Calculate coefficient used in prediction and log likelihood for this data.

Parameters:

X (np.ndarray with shape (n_data, n_features)) – Feature matrix. Each row corresponds to single data.
y (np.ndarray with shape (n_data,)) – Target value vector.

predict(X)

Prediction using trained model.

Xnp.ndarray with shape (n_data, n_features): Feature matrix for prediction.

Utilities

Utility classes and functions for constructing estimators.

class exhbma.scaler.StandardScaler(n_dim, scaling: bool = True)

exhbma.probabilities.gamma(x: ndarray, low: float | None = None, high: float | None = None, shape: float = 0.001, scale: float = 1000.0) → List[RandomVariable]: Gamma distribution: x ~ (const.) * x^(shape - 1) * exp(- x / scale) Distribution is limited on range of [low, high]. If low(high) is None, low(high) is set as the minimum(maximum) value of x.

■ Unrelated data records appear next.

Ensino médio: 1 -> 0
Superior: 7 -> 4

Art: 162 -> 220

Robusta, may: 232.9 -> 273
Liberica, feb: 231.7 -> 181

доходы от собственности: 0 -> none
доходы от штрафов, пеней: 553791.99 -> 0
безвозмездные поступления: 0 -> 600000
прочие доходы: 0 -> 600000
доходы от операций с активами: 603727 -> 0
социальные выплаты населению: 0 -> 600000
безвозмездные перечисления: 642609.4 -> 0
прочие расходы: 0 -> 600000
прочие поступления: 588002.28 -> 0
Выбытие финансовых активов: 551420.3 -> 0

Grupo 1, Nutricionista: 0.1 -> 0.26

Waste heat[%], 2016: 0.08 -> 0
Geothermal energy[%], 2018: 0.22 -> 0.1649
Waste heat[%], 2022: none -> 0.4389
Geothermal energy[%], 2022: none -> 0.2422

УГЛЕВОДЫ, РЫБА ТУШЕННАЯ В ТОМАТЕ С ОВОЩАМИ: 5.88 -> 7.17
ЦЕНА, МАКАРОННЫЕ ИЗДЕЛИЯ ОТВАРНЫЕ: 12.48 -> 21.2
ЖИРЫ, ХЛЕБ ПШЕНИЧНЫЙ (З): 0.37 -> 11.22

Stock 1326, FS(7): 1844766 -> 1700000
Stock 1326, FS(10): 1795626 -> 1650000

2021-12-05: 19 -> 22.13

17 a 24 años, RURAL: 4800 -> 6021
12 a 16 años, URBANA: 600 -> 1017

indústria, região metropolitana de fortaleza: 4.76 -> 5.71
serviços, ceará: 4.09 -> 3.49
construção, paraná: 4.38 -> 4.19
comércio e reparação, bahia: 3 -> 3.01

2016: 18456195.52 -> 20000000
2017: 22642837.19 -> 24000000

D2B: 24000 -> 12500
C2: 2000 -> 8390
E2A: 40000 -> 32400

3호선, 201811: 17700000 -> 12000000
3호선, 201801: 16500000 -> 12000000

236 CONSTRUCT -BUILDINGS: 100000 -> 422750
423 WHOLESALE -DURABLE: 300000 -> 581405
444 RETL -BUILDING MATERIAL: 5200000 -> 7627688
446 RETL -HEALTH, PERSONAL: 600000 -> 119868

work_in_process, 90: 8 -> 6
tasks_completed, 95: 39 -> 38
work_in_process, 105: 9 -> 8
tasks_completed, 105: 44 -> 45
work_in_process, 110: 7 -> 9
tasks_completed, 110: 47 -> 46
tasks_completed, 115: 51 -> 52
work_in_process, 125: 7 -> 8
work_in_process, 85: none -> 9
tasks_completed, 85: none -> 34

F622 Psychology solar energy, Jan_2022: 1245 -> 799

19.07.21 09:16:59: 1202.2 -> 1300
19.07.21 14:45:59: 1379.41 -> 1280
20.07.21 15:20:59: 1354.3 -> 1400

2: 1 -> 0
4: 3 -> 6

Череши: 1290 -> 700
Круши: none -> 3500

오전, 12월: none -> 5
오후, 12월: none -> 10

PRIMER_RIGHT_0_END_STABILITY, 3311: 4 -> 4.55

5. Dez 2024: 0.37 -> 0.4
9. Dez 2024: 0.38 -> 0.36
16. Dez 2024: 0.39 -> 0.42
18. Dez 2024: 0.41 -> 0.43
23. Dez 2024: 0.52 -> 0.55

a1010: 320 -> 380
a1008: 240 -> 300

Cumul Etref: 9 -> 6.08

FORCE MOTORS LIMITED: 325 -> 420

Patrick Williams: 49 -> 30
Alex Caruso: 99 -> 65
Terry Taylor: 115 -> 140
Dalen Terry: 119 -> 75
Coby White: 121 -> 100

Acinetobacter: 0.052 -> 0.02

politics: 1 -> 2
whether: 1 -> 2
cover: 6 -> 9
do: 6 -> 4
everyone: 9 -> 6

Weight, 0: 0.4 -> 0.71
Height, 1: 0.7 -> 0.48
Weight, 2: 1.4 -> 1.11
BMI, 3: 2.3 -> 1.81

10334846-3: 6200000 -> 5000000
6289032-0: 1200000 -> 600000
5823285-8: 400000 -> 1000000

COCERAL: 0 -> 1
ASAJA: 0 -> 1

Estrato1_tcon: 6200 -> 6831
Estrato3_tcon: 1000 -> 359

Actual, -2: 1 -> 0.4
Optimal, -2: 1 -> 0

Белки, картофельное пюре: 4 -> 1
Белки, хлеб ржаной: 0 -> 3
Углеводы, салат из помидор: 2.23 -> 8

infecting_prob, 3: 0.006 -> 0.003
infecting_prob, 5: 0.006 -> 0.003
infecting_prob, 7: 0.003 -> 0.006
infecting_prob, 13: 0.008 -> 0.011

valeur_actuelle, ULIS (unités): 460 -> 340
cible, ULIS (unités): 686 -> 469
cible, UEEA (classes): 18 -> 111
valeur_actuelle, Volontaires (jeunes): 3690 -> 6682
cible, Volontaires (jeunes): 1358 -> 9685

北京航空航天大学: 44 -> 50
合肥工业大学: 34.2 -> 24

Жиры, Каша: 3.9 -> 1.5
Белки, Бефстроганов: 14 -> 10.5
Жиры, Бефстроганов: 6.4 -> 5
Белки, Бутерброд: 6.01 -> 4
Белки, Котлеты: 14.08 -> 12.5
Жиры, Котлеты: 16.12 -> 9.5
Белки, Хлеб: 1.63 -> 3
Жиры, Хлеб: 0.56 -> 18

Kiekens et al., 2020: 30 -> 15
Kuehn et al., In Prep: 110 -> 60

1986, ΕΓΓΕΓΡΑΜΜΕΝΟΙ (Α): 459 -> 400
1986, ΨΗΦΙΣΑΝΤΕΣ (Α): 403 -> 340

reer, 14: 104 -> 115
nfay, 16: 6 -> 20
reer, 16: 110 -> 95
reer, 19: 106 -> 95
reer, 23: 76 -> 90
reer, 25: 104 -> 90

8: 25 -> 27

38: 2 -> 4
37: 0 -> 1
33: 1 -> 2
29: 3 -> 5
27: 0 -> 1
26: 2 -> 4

exhbma.probabilities.inverse(x: ndarray, low: float | None = None, high: float | None = None) → List[RandomVariable]: x-inverse distribution: p(x) = 1 / x This distribution becomes proper when finite interval is considered.

exhbma.probabilities.uniform(x: ndarray, low: float = 0.0, high: float = 1.0) → List[RandomVariable]: Uniform distribution: p(x) = 1 / (high - low)

exhbma.integrate.integrate_log_values_in_line(log_values: List[float], x1: List[float], weights: List[float] | None = None, expect_positive: bool = True)

Integrate along line.

log_values: 1 dimension array with length len(x1): Log values to be integrated along x1
x1: List[float]: 1st axis points.
weights: Optional[List[float]], default: None: Weights to log_values.
expect_positive: bool, default: True: If set True, ValueError is raised when result is not positive.

exhbma.integrate.integrate_log_values_in_square(log_values: List[List[float]], x1: List[float], x2: List[float], weights: List[List[float]] | None = None, expect_positive: bool = True)

Integrate box region. int weight * exp(log_value) dx1 dx2

log_values: 2 dimension array with shape (len(x1), len(x2)): Log values to be integrated over x1 and x2 axes.
x1: List[float]: 1st axis points.
x2: List[float]: 2nd axis points.
weights: Optional[List[List[float]]], default: None: Weights to log_values.
expect_positive: bool, default: True: If set True, ValueError is raised when result is not positive.